I did 100% water change with room temp tap water.

Would like to know what the possibilities are as I do not want to try keeping them again without knowing what may have gone wrong.


----------



## garycahill (Aug 11, 2009)

It sound as though there may have been chlorine in the water


----------



## kupper (Aug 11, 2009)

go tot he aquarium and ask for a food called NLS its a high protein very fine pellet food its almost powder 

this stuff make taddy's grow like crazy


----------



## chondrogreen (Aug 11, 2009)

Yeah I am usually a real stickler for prime too but I got lazy & rushed and never used it this one time 
Just read that even a small amount of chlorine is deadly to taddies. Very stupid mistake on my part...Geeze I feel stupid now.

I hope others will learn from this.


----------



## garycahill (Aug 11, 2009)

Chlorine is highly to frogs, even more so to tadpoles.
Is is far better to use aged water than to just add more chemicals to eliminate chemicals.
You will also find a better growth rate as bacteria will start to grow in aged water, which is food for your tadpoles


----------



## chondrogreen (Aug 11, 2009)

Wish I had known this beforehand hey.
If my mate gives me some more I will be sure to age primed water in a barrel next time.
I had soooo many of them too. It is so upsetting, All gone in a matter of hours.


----------



## garycahill (Aug 11, 2009)

What species were they?


----------



## chondrogreen (Aug 11, 2009)

Green tree frogs.


----------



## garycahill (Aug 11, 2009)

Tadpoles actually need their food to be breaking down to get full nutrition from it.
They actually gain their nutrition from the bacteria that breaks the food down, bacteria is their food source.
If you have noticed water with that slight green look (not green & mucky) this is ideal for tadpoles as there is plenty of bacteria in it.


----------



## chondrogreen (Aug 11, 2009)

Thats what I thought hence I didn't do any water changes as their water was a green tinge but not slimey or algae ridden. But a mate told me that they release a chemical that slows down morphing so they need regular water changes.

Any advice here?


----------



## gunny (Aug 11, 2009)

you should never do a hundred percent water change. temperature shock i think was most likely the cause of death. there are also bacteria in the water that help to keep your water clean. a 30% water change every week or two should be more than enough provided you arn't overfeeding them.


----------



## garycahill (Aug 11, 2009)

The chemical/hormone fact is true.
I change 10% of the tank water daily with aged water & have achieved 90% + results with this method


----------



## Niall (Aug 11, 2009)

Sounds like the tadpoles were used to the dirty water and when you changed it all they went into shock as they were not use to such the clean water.

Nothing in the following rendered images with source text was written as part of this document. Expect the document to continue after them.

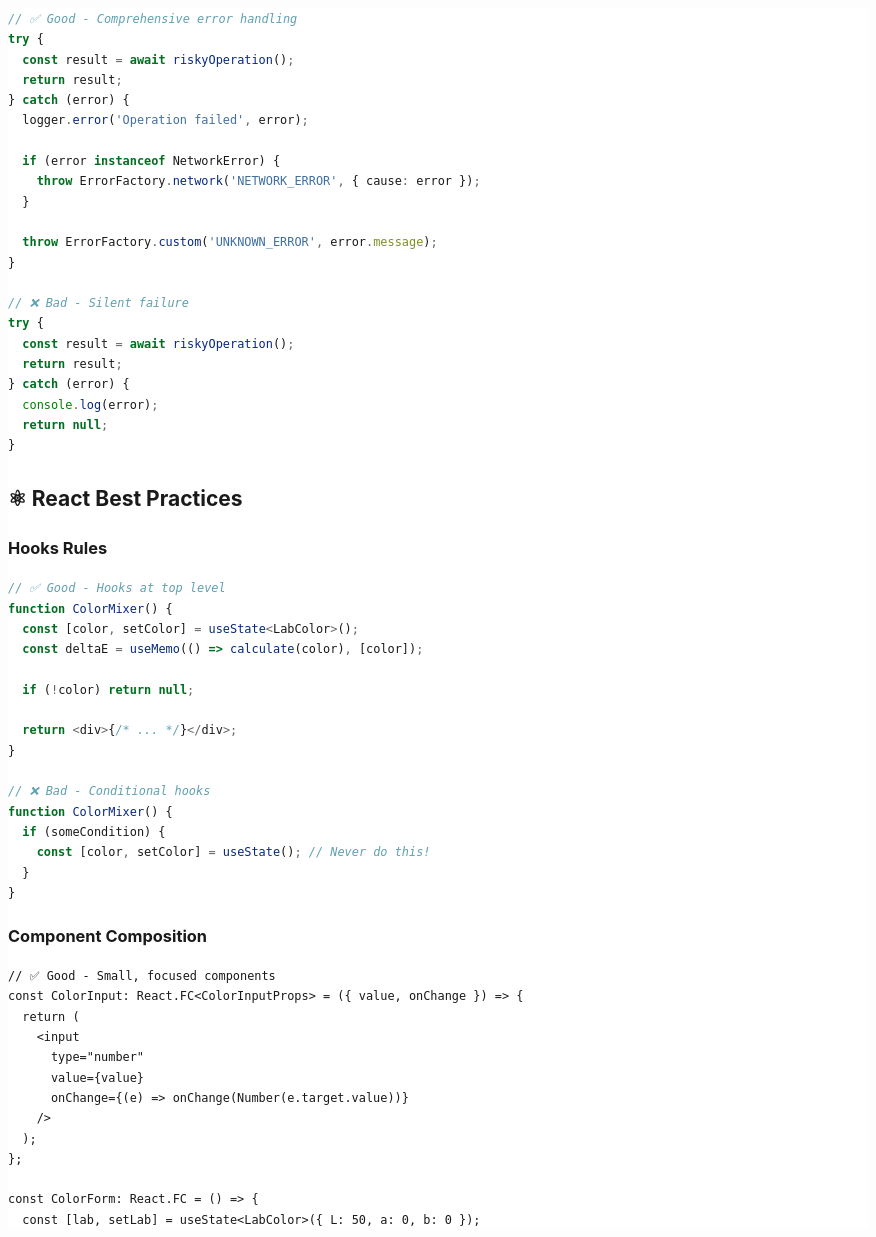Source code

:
 ```typescript
// ✅ Good - Comprehensive error handling
try {
  const result = await riskyOperation();
  return result;
} catch (error) {
  logger.error('Operation failed', error);
  
  if (error instanceof NetworkError) {
    throw ErrorFactory.network('NETWORK_ERROR', { cause: error });
  }
  
  throw ErrorFactory.custom('UNKNOWN_ERROR', error.message);
}

// ❌ Bad - Silent failure
try {
  const result = await riskyOperation();
  return result;
} catch (error) {
  console.log(error);
  return null;
}
```

## ⚛️ React Best Practices

### Hooks Rules

```typescript
// ✅ Good - Hooks at top level
function ColorMixer() {
  const [color, setColor] = useState<LabColor>();
  const deltaE = useMemo(() => calculate(color), [color]);
  
  if (!color) return null;
  
  return <div>{/* ... */}</div>;
}

// ❌ Bad - Conditional hooks
function ColorMixer() {
  if (someCondition) {
    const [color, setColor] = useState(); // Never do this!
  }
}
```

### Component Composition

```tsx
// ✅ Good - Small, focused components
const ColorInput: React.FC<ColorInputProps> = ({ value, onChange }) => {
  return (
    <input
      type="number"
      value={value}
      onChange={(e) => onChange(Number(e.target.value))}
    />
  );
};

const ColorForm: React.FC = () => {
  const [lab, setLab] = useState<LabColor>({ L: 50, a: 0, b: 0 });
```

Next time make sure you only take out half the water and leave the other half in and just top it up with the new water.


----------



## JasonL (Aug 12, 2009)

Two ways to kill tadpoles; a; Use Tapwater and B; give them a dramatic temperature change.


----------



## cridon96 (Aug 12, 2009)

garycahill said:


> The chemical/hormone fact is true.
> I change 10% of the tank water daily with aged water & have achieved 90% + results with this method


 
I have used much the same process as above in the past with my green tree's. Only changing small amounts at a time and using aged water seems to be the key.

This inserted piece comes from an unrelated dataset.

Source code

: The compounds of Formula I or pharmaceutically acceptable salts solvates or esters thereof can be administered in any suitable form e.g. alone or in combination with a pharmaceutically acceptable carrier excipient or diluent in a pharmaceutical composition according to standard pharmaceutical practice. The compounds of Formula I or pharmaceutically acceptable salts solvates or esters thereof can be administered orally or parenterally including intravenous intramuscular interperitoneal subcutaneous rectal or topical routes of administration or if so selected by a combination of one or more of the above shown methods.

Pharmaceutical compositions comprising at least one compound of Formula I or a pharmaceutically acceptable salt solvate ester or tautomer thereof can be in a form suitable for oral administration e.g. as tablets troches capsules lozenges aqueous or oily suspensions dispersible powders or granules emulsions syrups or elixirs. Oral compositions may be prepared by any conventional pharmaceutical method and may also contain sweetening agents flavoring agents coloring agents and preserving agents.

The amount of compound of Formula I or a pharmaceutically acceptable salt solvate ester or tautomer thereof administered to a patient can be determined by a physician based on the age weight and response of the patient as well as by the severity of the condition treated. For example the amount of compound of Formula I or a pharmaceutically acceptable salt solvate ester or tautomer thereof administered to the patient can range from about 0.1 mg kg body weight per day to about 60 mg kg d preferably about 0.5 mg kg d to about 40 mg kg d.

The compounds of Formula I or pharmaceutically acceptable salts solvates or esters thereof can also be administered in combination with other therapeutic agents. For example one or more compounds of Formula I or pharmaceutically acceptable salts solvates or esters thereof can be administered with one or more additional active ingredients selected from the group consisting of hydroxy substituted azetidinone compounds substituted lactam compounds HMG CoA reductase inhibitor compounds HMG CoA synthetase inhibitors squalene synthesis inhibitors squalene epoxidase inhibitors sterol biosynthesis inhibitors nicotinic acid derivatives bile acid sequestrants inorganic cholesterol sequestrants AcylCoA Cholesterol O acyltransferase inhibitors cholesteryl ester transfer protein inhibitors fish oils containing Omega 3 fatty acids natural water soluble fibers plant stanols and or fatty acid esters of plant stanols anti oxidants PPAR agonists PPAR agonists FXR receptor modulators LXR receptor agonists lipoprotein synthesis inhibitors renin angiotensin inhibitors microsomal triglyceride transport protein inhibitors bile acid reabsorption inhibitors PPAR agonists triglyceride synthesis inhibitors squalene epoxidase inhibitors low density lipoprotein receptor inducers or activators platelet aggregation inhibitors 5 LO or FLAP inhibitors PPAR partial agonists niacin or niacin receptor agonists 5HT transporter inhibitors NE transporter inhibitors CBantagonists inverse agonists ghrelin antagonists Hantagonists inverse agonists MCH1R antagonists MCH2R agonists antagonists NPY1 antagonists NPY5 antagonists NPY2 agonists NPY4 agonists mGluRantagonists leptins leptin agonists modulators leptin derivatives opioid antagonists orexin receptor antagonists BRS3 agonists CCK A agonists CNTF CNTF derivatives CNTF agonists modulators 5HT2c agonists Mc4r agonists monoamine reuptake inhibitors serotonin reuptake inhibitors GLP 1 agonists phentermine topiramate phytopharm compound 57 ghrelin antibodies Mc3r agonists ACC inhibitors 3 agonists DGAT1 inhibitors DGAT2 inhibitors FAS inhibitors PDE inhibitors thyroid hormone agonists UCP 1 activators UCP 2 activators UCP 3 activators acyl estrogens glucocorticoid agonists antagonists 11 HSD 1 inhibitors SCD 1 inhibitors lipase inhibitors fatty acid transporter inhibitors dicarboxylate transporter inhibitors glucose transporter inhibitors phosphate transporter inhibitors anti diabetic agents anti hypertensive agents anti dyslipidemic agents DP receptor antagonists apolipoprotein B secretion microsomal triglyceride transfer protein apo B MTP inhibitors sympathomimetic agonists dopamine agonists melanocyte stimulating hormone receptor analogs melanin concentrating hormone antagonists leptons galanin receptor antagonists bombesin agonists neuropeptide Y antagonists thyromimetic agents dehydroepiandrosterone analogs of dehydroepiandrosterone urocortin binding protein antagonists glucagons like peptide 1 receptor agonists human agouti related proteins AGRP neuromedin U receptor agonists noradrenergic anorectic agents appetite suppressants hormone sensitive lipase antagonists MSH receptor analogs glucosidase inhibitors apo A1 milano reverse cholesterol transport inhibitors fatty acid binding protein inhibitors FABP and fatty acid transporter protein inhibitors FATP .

I originaly did not change the water at all but found that only 2 -5 would morph without regular water changes.


----------



## borntobnude (Aug 12, 2009)

I once lost 2-300 guppy's in similar fashion its a sad way to learn but somthing i will never do again the kids have a small submersible pond filter in their tank and afew dead crickets in the water circulating . they have a light [ not sure what type ] on 5 hrs a day with some algae buildup on the rocks , they top up the water when needed and i think /hope the teacher is now reading this thread 
go taddies


----------